The change in attention, say Darville and Ingraham, was a storm named Dorian that hovered over Grand Bahama for days in early September. Dorian broke every record, packing howling winds and rising waters that forced people out of their homes, flooded hundreds of buildings and knocked out infrastructure, including the Grand Bahama International Airport that resembled a lake with floating debris.
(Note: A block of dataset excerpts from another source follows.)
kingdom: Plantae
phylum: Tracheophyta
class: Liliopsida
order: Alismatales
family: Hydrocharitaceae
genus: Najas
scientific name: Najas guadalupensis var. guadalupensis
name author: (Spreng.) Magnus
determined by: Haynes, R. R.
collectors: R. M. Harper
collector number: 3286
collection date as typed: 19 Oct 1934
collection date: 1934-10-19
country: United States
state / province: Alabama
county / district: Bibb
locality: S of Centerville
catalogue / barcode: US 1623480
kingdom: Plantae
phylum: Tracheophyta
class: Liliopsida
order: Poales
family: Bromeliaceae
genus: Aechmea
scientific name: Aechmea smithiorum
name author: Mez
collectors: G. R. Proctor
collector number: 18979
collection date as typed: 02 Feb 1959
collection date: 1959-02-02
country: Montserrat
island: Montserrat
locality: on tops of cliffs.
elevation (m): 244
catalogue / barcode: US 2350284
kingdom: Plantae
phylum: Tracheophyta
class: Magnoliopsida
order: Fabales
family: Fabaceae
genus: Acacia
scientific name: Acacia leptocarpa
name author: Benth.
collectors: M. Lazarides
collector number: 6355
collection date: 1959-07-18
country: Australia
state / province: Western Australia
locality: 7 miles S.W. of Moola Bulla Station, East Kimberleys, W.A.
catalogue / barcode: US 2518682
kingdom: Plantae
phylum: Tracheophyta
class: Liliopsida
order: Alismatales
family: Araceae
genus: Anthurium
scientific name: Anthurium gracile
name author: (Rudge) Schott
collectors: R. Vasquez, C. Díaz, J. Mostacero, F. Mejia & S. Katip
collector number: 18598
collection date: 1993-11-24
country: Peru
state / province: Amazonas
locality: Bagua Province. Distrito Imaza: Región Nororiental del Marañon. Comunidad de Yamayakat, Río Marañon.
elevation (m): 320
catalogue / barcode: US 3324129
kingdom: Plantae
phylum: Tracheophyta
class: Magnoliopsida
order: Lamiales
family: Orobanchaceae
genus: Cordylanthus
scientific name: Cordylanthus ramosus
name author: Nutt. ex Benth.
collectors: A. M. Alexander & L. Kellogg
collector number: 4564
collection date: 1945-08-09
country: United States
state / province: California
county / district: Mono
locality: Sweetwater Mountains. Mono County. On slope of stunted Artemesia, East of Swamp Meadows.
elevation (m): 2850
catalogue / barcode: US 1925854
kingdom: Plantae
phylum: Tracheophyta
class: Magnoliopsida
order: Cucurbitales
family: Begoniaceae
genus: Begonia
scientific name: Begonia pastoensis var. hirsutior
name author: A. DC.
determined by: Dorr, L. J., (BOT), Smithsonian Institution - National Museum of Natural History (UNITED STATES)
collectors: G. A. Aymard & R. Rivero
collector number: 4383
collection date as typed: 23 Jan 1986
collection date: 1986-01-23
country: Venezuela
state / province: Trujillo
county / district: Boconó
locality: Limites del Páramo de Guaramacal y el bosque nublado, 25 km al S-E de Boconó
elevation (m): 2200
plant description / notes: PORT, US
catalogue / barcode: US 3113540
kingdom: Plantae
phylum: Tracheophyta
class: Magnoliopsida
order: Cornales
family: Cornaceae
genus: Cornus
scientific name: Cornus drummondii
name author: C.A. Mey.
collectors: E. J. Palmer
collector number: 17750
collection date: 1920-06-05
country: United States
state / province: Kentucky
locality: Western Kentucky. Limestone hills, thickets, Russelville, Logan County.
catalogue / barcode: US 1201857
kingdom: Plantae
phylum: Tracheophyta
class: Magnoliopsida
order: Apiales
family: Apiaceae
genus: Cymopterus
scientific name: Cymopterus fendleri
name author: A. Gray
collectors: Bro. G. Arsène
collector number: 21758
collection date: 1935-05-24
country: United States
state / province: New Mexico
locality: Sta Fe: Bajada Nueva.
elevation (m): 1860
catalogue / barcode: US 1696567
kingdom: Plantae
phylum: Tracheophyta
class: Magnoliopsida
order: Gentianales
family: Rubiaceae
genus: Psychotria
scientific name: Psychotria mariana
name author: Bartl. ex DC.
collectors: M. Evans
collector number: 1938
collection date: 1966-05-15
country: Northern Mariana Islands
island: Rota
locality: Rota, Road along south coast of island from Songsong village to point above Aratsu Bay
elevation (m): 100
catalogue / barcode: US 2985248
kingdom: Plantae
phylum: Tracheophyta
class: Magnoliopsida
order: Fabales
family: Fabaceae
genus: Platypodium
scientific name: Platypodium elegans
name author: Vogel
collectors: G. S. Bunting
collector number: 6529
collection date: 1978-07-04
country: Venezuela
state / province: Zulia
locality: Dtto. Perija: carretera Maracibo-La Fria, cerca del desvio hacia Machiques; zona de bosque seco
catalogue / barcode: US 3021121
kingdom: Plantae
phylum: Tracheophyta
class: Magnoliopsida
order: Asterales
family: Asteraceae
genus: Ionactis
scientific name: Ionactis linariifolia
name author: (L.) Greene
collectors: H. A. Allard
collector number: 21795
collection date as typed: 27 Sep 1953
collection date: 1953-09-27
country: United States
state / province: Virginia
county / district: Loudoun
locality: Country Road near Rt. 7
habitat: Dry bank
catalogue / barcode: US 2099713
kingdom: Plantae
“We want to plant trees, but we also want to plant ideas,” say the leaders of both Waterkeepers Bahamas and Save The Bays. “The principals and educators we have been meeting with have been very receptive. We are ecnouraged that they are listening and saying, ‘What can we do?’ and we are able to say ‘Work with any environmental group, it does not have to be us. Every tree you plant, every coral reef you save, every step you to help mitigate against the threat of climate change can make a difference.’”

 

Waterkeepers Bahamas Executive Director Rashema Ingraham shares climate change data with Grand Bahama educators as the NGO joins forces with Save The Bays to urge principals and teachers to include climate change and mitigation in their curriculum in the wake of Hurricane Dorian and the reality of global warming and rising seas.